PROBLEM DETAILS:
The output must start at the line containing "About Atlas" in the records below and stop at the last line, matching each line exactly and leaving out every picture.

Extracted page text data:
------------------------------------

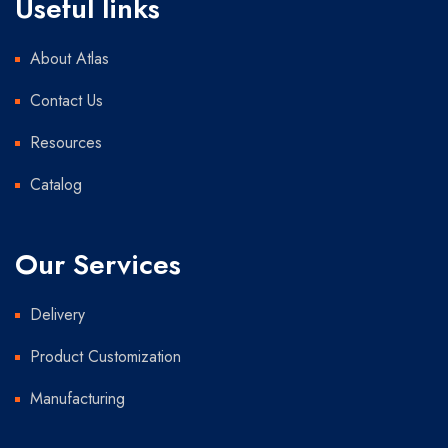
Useful links
About Atlas
Contact Us
Resources
Catalog
Our Services
Delivery
Product Customization
Manufacturing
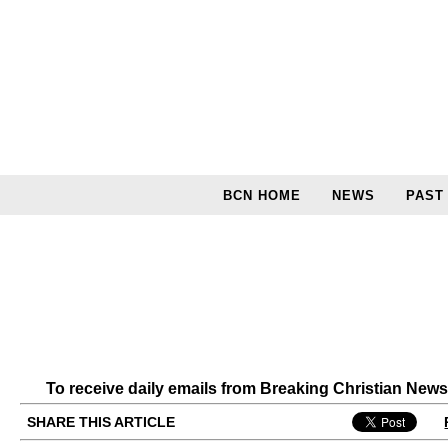
BCN HOME
NEWS
PAST
To receive daily emails from Breaking Christian New
SHARE THIS ARTICLE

------------------------------------

REPLY:
About Atlas
Contact Us
Resources
Catalog
Our Services
Delivery
Product Customization
Manufacturing
BCN HOME
NEWS
PAST
To receive daily emails from Breaking Christian New
SHARE THIS ARTICLE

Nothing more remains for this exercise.